Доктор Харбор особенно сетовала на то, что теперь к ней часто приходят пациенты, которые видели по телевизору фармацевтическую рекламу, и, ошибочно полагая, что взяли дело в свои руки, требуют получить рекламируемое средство. Даже если это лекарство им совсем не подходит, их трудно бывает убедить, что пользы от этого препарата им не будет.
Не циники, но и не ученые
Харбор винит рекламу, но не винит врачей, злоупотребляющих лекарствами: «В основном врачи стараются сделать как можно лучше для пациента, они не циники, но они не ученые. Выписывая дорогостоящие таблетки, врачи не получают от этого выгоды, они лишь слушаются авторитетов.
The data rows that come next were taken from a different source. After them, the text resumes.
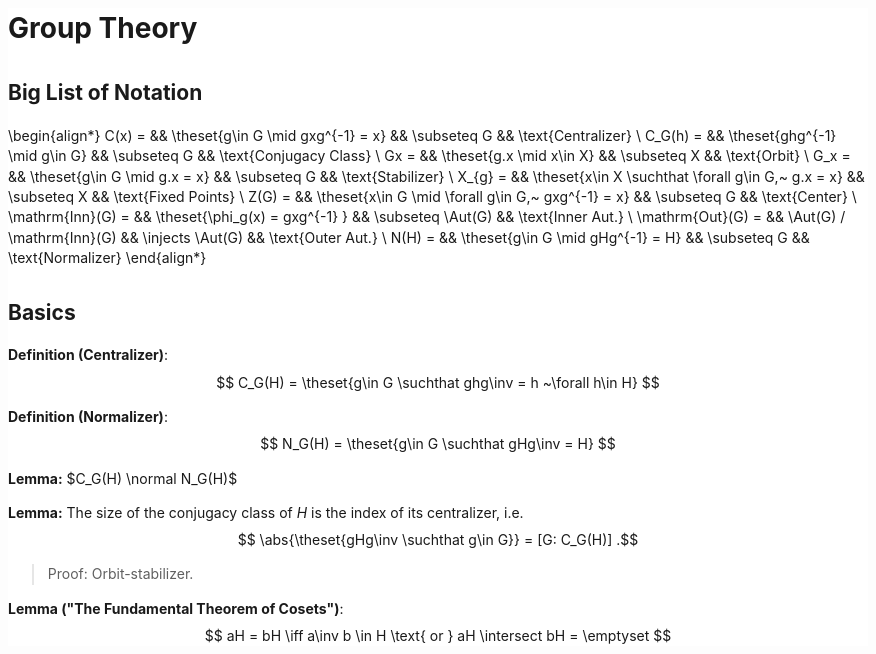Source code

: # Group Theory


## Big List of Notation

\begin{align*}
C(x) 			=       &&  \theset{g\in G \mid gxg^{-1} = x}                 &&  \subseteq G       &&  \text{Centralizer} \\
C_G(h) 		=       &&  \theset{ghg^{-1} \mid g\in G}                     &&  \subseteq G       &&  \text{Conjugacy Class} \\
Gx 			=       &&  \theset{g.x \mid x\in X}                          &&  \subseteq X       &&  \text{Orbit} \\
G_x 			=       &&  \theset{g\in G \mid g.x = x}                      &&  \subseteq G       &&  \text{Stabilizer} \\
X_{g} = && \theset{x\in X \suchthat \forall g\in G,~ g.x = x} && \subseteq X && \text{Fixed Points} \\
Z(G) 			=       &&  \theset{x\in G \mid \forall g\in G,~ gxg^{-1} = x} &&  \subseteq G       &&  \text{Center} \\
\mathrm{Inn}(G) = &&  \theset{\phi_g(x) = gxg^{-1} }                 &&  \subseteq \Aut(G) &&  \text{Inner Aut.} \\
\mathrm{Out}(G) = &&  \Aut(G) / \mathrm{Inn}(G)                      &&  \injects \Aut(G)  &&  \text{Outer Aut.} \\
N(H) 			=       &&  \theset{g\in G \mid gHg^{-1} = H}                  &&  \subseteq G       &&  \text{Normalizer}
\end{align*}

## Basics

**Definition (Centralizer)**:
$$
C_G(H) = \theset{g\in G \suchthat ghg\inv = h ~\forall h\in H}
$$

**Definition (Normalizer)**:
$$
N_G(H) = \theset{g\in G \suchthat gHg\inv = H}
$$

**Lemma:**
$C_G(H) \normal N_G(H)$

**Lemma:**
The size of the conjugacy class of $H$ is the index of its centralizer, i.e.
$$
\abs{\theset{gHg\inv \suchthat g\in G}} = [G: C_G(H)]
.$$

> Proof: Orbit-stabilizer.

**Lemma ("The Fundamental Theorem of Cosets")**:
$$
aH = bH \iff a\inv b \in H \text{ or } aH \intersect bH = \emptyset
$$
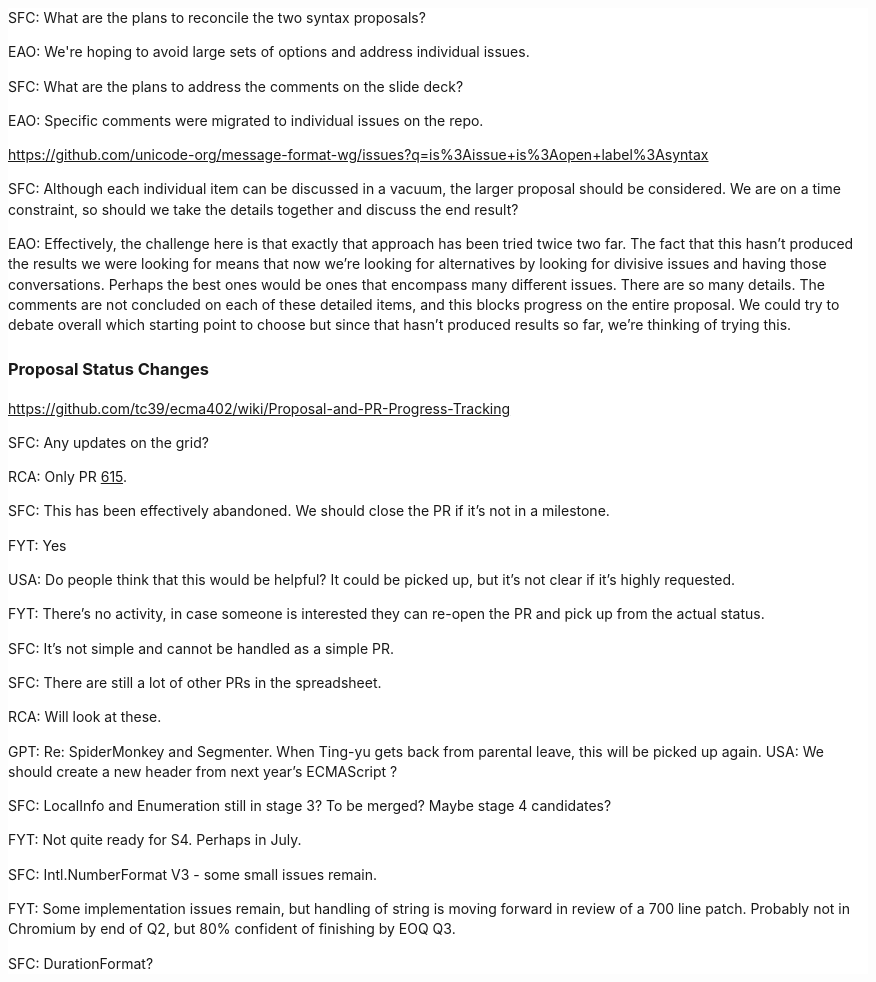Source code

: SFC: What are the plans to reconcile the two syntax proposals?

EAO: We're hoping to avoid large sets of options and address individual issues.

SFC: What are the plans to address the comments on the slide deck?

EAO: Specific comments were migrated to individual issues on the repo. 

https://github.com/unicode-org/message-format-wg/issues?q=is%3Aissue+is%3Aopen+label%3Asyntax

SFC: Although each individual item can be discussed in a vacuum, the larger proposal should be considered. We are on a time constraint, so should we take the details together and discuss the end result?

EAO: Effectively, the challenge here is that exactly that approach has been tried twice two far. The fact that this hasn’t produced the results we were looking for means that now we’re looking for alternatives by looking for divisive issues and having those conversations. Perhaps the best ones would be ones that encompass many different issues. There are so many details. The comments are not concluded on each of these detailed items, and this blocks progress on the entire proposal. We could try to debate overall which starting point to choose but since that hasn’t produced results so far, we’re thinking of trying this.

### Proposal Status Changes

https://github.com/tc39/ecma402/wiki/Proposal-and-PR-Progress-Tracking

SFC: Any updates on the grid?

RCA: Only PR [615](https://github.com/tc39/ecma402/pull/615).

SFC: This has been effectively abandoned. We should close the PR if it’s not in a milestone.

FYT: Yes

USA: Do people think that this would be helpful? It could be picked up, but it’s not clear if it’s highly requested.

FYT: There’s no activity, in case someone is interested they can re-open the PR and pick up from the actual status.

SFC: It’s not simple and cannot be handled as a simple PR.

SFC: There are still a lot of other PRs in the spreadsheet.

RCA: Will look at these.

GPT: Re: SpiderMonkey and Segmenter. When Ting-yu gets back from parental leave, this will be picked up again.
USA: We should create a new header from next year’s ECMAScript  ? 

SFC: LocalInfo and Enumeration still in stage 3? To be merged? Maybe stage 4 candidates?

FYT: Not quite ready for S4. Perhaps in July.

SFC: Intl.NumberFormat V3 - some small issues remain.

FYT: Some implementation issues remain, but handling of string is moving forward in review of a 700 line patch. Probably not in Chromium by end of Q2, but 80% confident of finishing by EOQ Q3.

SFC: DurationFormat?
Их учили, что здоровье – это отсутствие какой-то конкретной болезни, а поддерживать здоровье нужно медикаментами».
Врачи, говорит Харбор, выписывают лекарства, не познакомившись как следует со своим пациентом: «Меж тем многое, например повышенный холестерин, лучше контролировать диетой и упражнениями, а не лекарствами, в том случае, конечно, когда у пациента нет непосредственного риска получить инфаркт».
По мнению Харбор, фармацевтические компании контролируют не только рынок, медицинские исследования и рекламу, но и сам язык медицины. Подавленные готовыми словосочетаниями, обыкновенный врач и его пациент теряют возможность независимого мышления. «К какому бы врачу вы ни обращались, у всех есть одни и те же формулировки. Например, после травмы или операции любой врач скажет вам так: «Боль надо обгонять» – то есть принимать обезболивающее до того, как у пациента возникли болевые ощущения. В результате врачи часто без нужды прописывают опиаты – те самые, с зависимостью от которых приходится бороться правнучке Троцкого доктору Волков.
Выводы Харбор делает пессимистические: «Мы находимся во власти мощной пропаганды фармацевтических компаний. Но если бы это была пропаганда, исходящая, скажем, из Северной Кореи или Китая, американцы понимали бы, с чем они имеют дело. Но когда пропаганда произрастает на родной почве, люди воспринимают ее не как манипуляцию их волей и сознанием, а как проявление свободы».